◆ **WHAT THE EXERCISE ASKS**: Extract every row below word for word, leaving the pictures out of your answer.

╭──

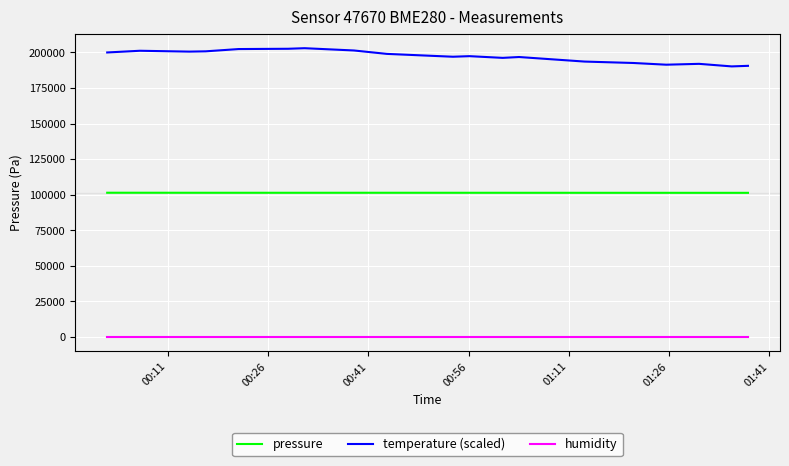

True or false: pressure and humidity cross at least once.

False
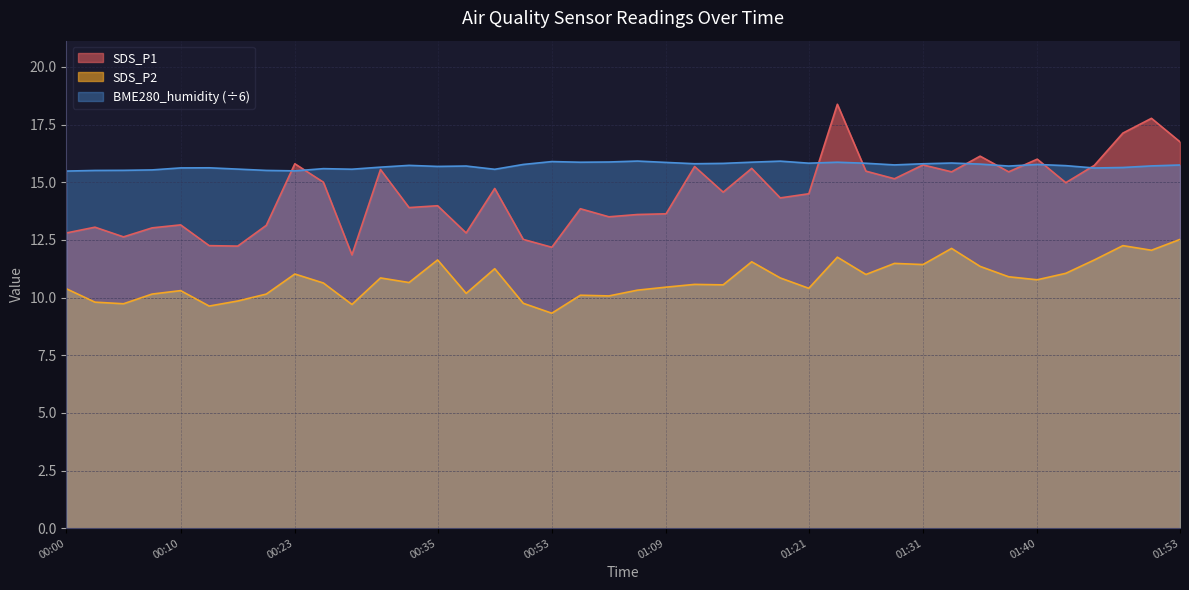

What is the difference between the maximum and minimum values in the SDS_P2 series?

3.2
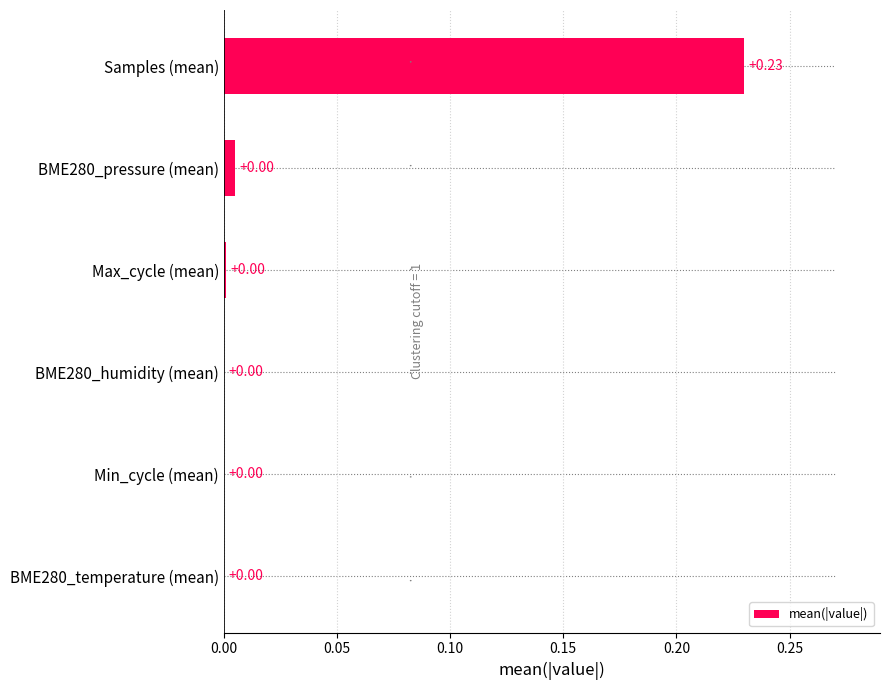

Which label corresponds to the largest value in the chart?

Samples (mean)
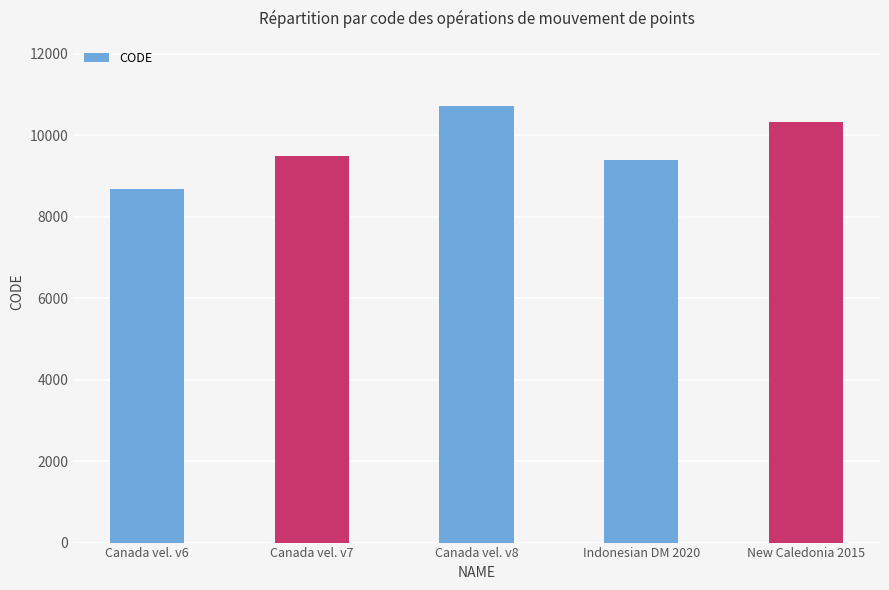

What is the difference between the values at Canada vel. v7 and Canada vel. v6?

807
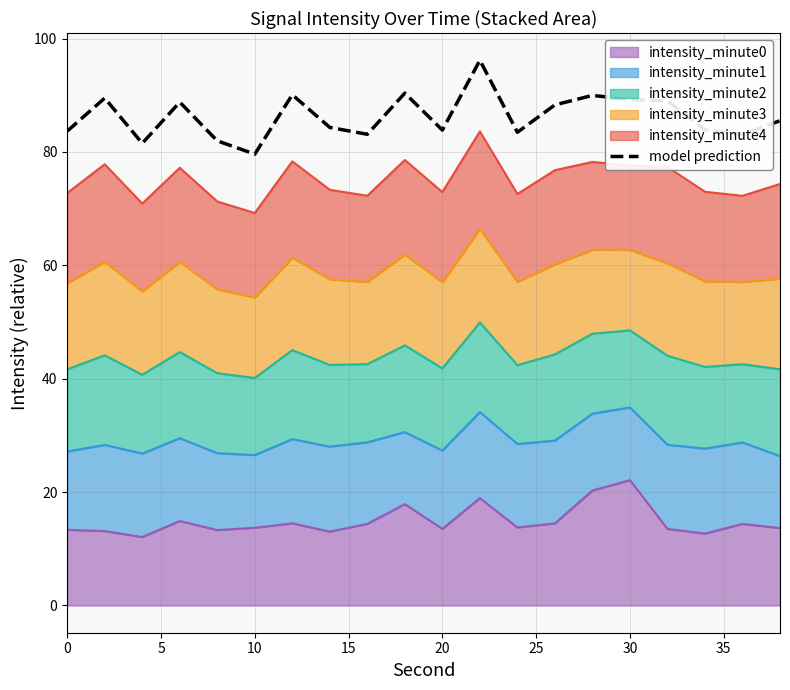

What is the maximum value shown in the chart?

96.2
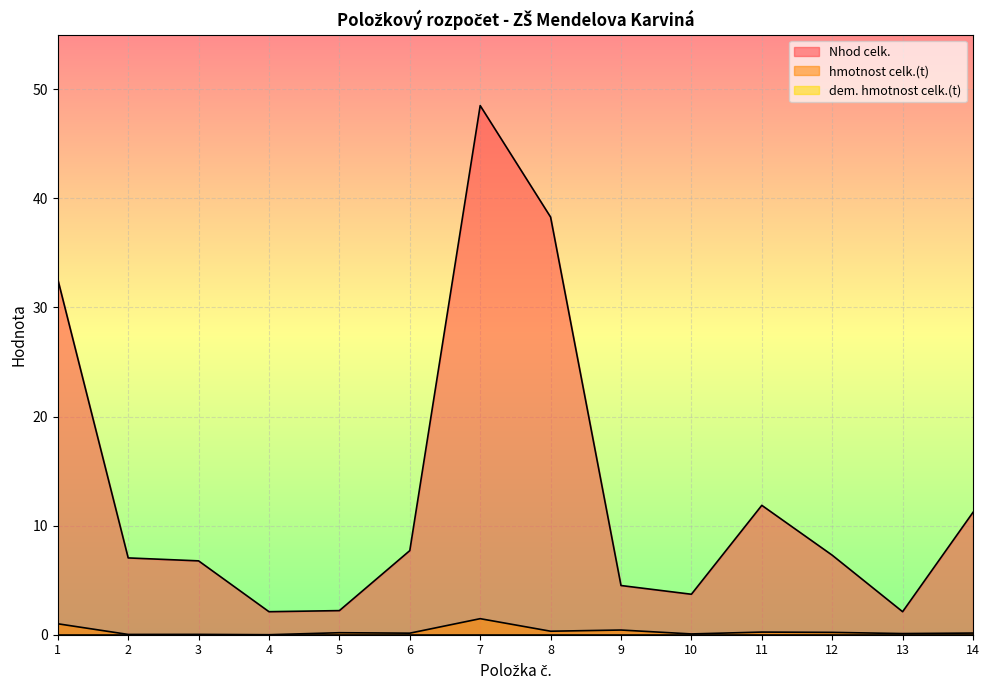

True or false: Nhod celk. and hmotnost celk.(t) cross at least once.

False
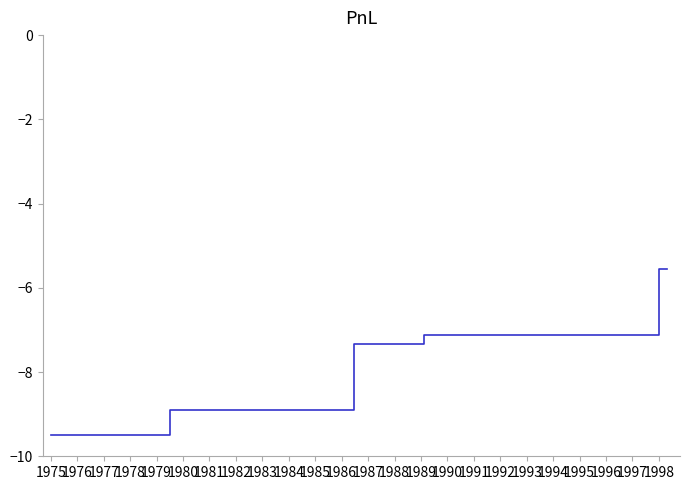

What is the difference between the maximum and minimum values?

4.0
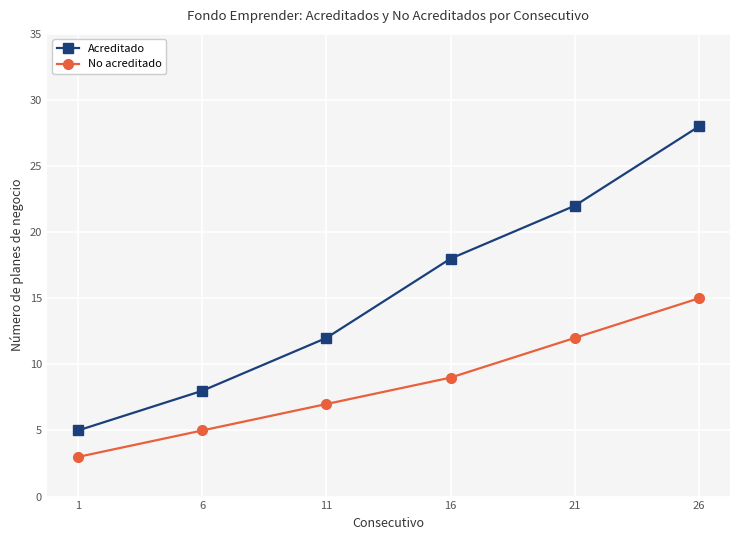

How many data points does each series have?

6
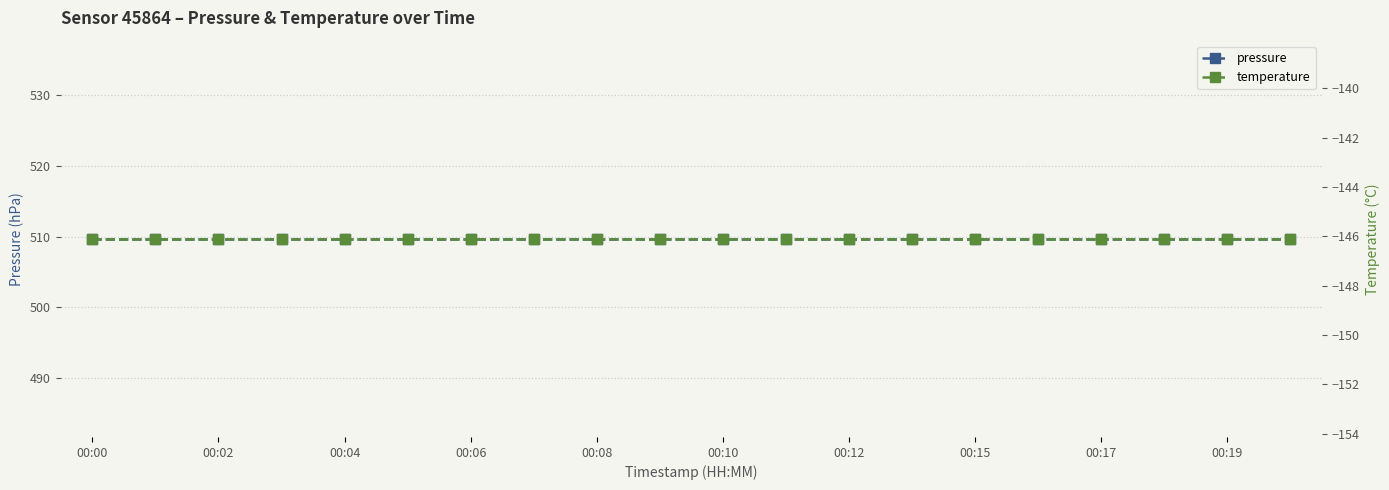

What are all the series names shown in the legend?

pressure, temperature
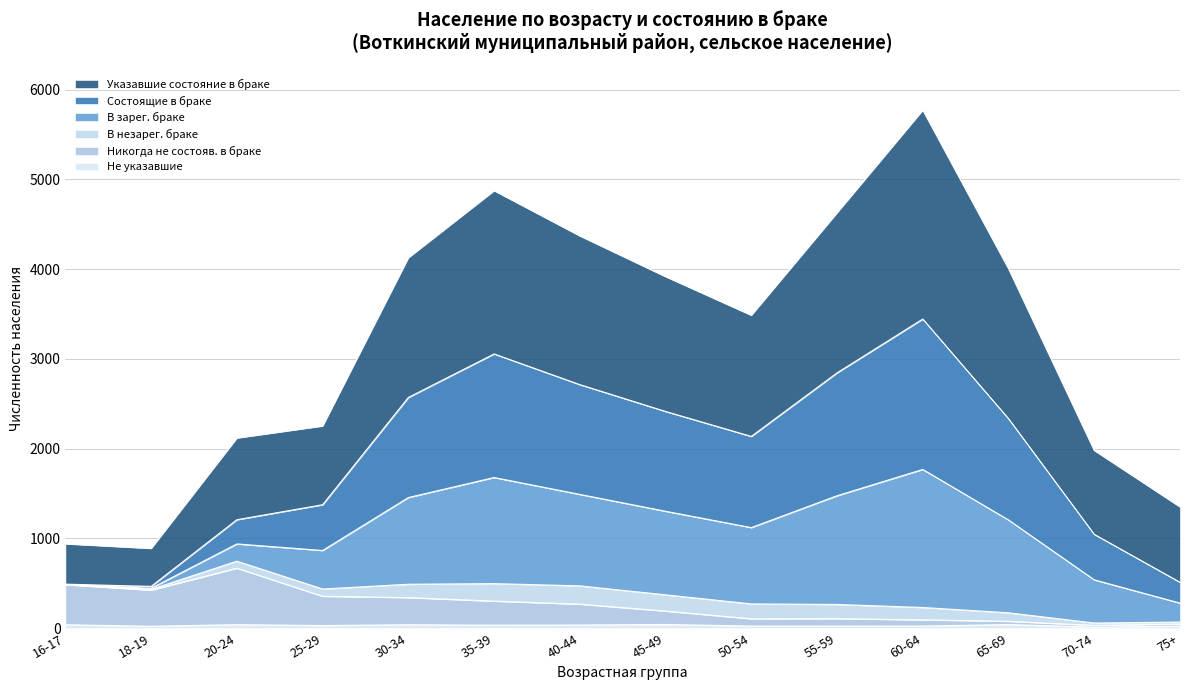

Which has a higher value, 75+ or 40-44?

40-44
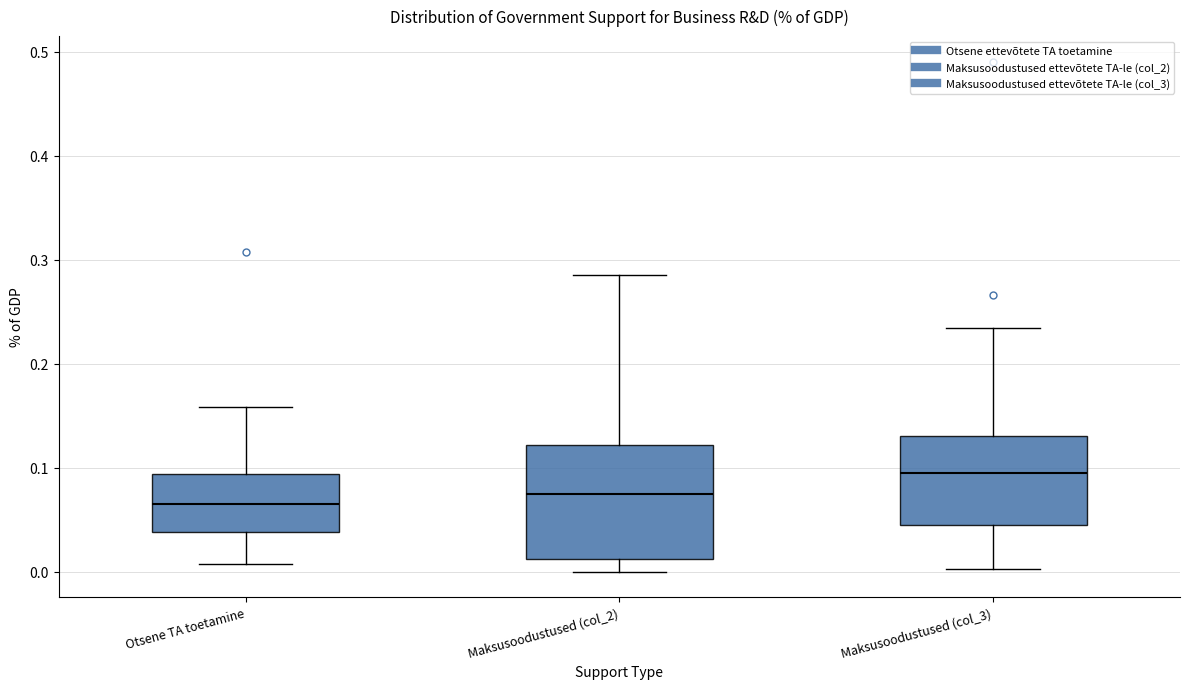

Reading left to right, read every box against the y-axis: the position of its median line, the range the box covers, and the ends of its whiskers. The values are not printed on the chart, so give them approximately, as read against the axis.

Otsene TA toetamine: median 0.07, box 0.04 to 0.09, whiskers 0.01 to 0.16
Maksusoodustused (col_2): median 0.07, box 0.01 to 0.12, whiskers 0.00 to 0.29
Maksusoodustused (col_3): median 0.09, box 0.04 to 0.13, whiskers 0.00 to 0.23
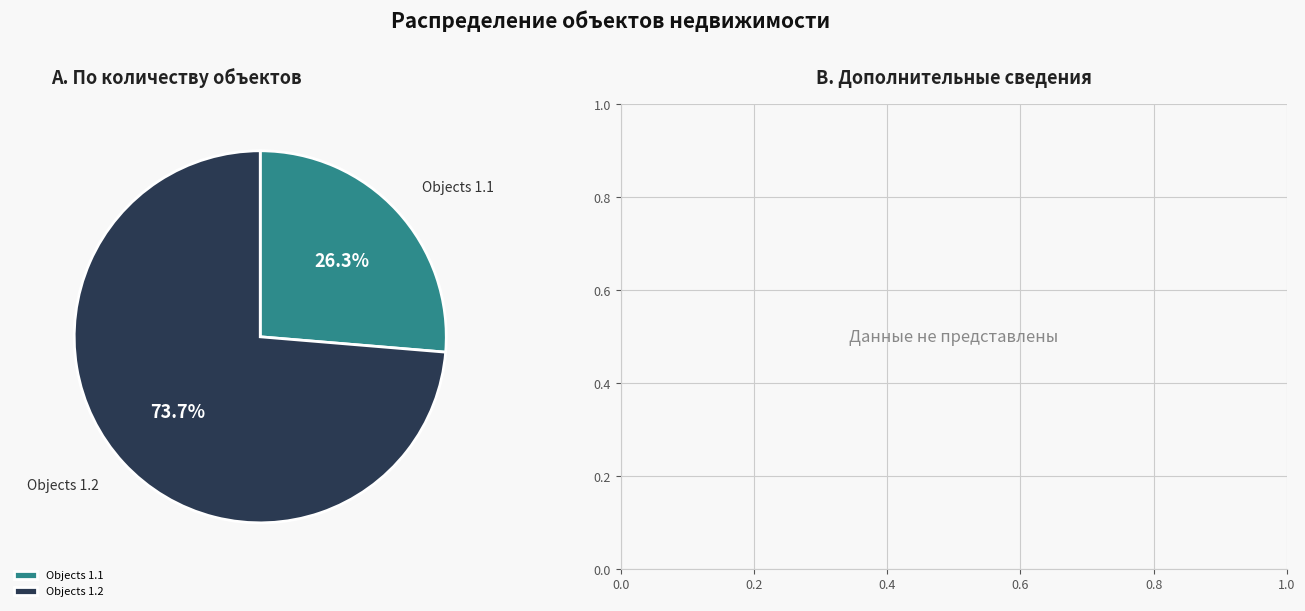

Is there any slice that represents more than half of the pie?

Yes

╰──

◆ **FINISHED EXERCISE**:
True or false: pressure and humidity cross at least once.

False

What is the difference between the maximum and minimum values in the SDS_P2 series?

3.2

Which label corresponds to the largest value in the chart?

Samples (mean)

What is the difference between the values at Canada vel. v7 and Canada vel. v6?

807

What is the maximum value shown in the chart?

96.2

True or false: Nhod celk. and hmotnost celk.(t) cross at least once.

False

What is the difference between the maximum and minimum values?

4.0

How many data points does each series have?

6

What are all the series names shown in the legend?

pressure, temperature

Which has a higher value, 75+ or 40-44?

40-44

Reading left to right, read every box against the y-axis: the position of its median line, the range the box covers, and the ends of its whiskers. The values are not printed on the chart, so give them approximately, as read against the axis.

Otsene TA toetamine: median 0.07, box 0.04 to 0.09, whiskers 0.01 to 0.16
Maksusoodustused (col_2): median 0.07, box 0.01 to 0.12, whiskers 0.00 to 0.29
Maksusoodustused (col_3): median 0.09, box 0.04 to 0.13, whiskers 0.00 to 0.23

Is there any slice that represents more than half of the pie?

Yes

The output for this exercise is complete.